A lot has happened to Elliot Saltman over the past year.

He won a European Tour card last December and officially lost it again last weekend. In between, he was engulfed in a cheating controversy that led to a three-month ban.

Now, the burly Scot finds himself back to square one. Or stage two to be more precise. Along with 17 of his countrymen, Saltman will compete in the second phase of the European Tour's qualifying school, which gets under way tomorrow, across four venues in Spain.

Having made just four cuts in 17 events during a testing rookie season on the main circuit, the 29-year-old's lowly finish of 201st on the Race to Dubai rankings means he doesn't even get to parachute into the six-round final later this month. Saltman will have to regain his ticket to tour the hard way.

"I can't believe how fast the season has gone but I'm now back to where I was this time last year," said Saltman, who will compete at the Las Colinas club in Alicante this weekend. "After I got my card, I thought it was a sprint. You feel you need to get money quickly which is maybe the wrong attitude. You have a whole year.
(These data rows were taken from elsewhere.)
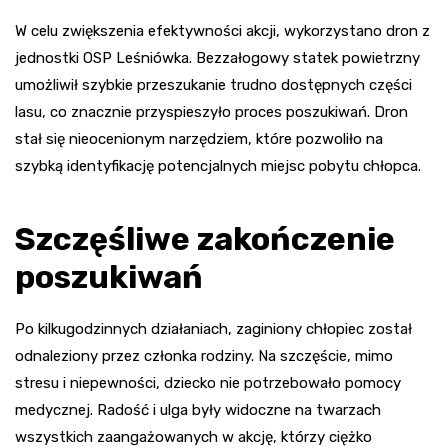
W celu zwiększenia efektywności akcji, wykorzystano dron z
jednostki OSP Leśniówka. Bezzałogowy statek powietrzny
umożliwił szybkie przeszukanie trudno dostępnych części
lasu, co znacznie przyspieszyło proces poszukiwań. Dron
stał się nieocenionym narzędziem, które pozwoliło na
szybką identyfikację potencjalnych miejsc pobytu chłopca.
Szczęśliwe zakończenie
poszukiwań
Po kilkugodzinnych działaniach, zaginiony chłopiec został
odnaleziony przez członka rodziny. Na szczęście, mimo
stresu i niepewności, dziecko nie potrzebowało pomocy
medycznej. Radość i ulga były widoczne na twarzach
wszystkich zaangażowanych w akcję, którzy ciężko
As long as you get the money on the board in that 12-month period, that's all that matters, instead of getting all panicked in the first few events."

Along with his younger brother Lloyd, the Saltman duo became the first siblings in the 34-year history of the qualifying school to come through the same final and earn a tour card, at the 2010 shoot-out in Girona. For Elliot, however, that joy was swiftly tempered as the bubbling saga of an illegal ball-marking incident during a Challenge Tour event earlier in the campaign finally boiled over. He played the first three tournaments of the 2011 season in South Africa before he was summoned to Abu Dhabi for a disciplinary hearing in mid-January and given a 12-week ban for a "serious breach" of regulations.

"This time last year, things were obviously building so things are a bit clearer in my mind this time," added Saltman, ahead of the stage two contest. "It was at the final stage where I was told that I had to go to Abu Dhabi. After the ban, it was more of a mental thing for me to deal with. How would I be perceived by everybody else? But a lot of players welcomed me back. Monty came up and spoke to me, Darren Clarke and some of the other top boys came to me too and wished me all the best. They told me to 'go out and do your job'. That helped me settle."

Life didn't get that much easier on the playing front, though. A run of missed cuts was punctuated by a season-best 12th place finish in the Wales Open, during which Saltman aced Celtic Manor's 17th hole twice. By the time he notched a third hole-in-one of the season at the Madrid Masters – an achievement rewarded with his own body weight in cured ham – the Archerfield golfer was already resigned to returning to qualifying school. It's a prospect that remains easier to swallow than all of that meat.

"It's beautiful stuff but when you've had a packet and you're staring at another few packets , you can get a bit sick of it," he said. "I'm actually trying to sell it to some restaurants. Stage two is where I started last year and I got all the way through. I just have to try and do that all over again."

Along with Saltman, the Scottish posse, which is spread over courses at La Manga, El Valle and Costa Ballena, also features former European Tour players, Alan McLean, Callum Macaulay and Andrew McArthur as well as the Fraserburgh rookie Kris Nicol, who won the third-tier Alps Tour's qualifying school recently.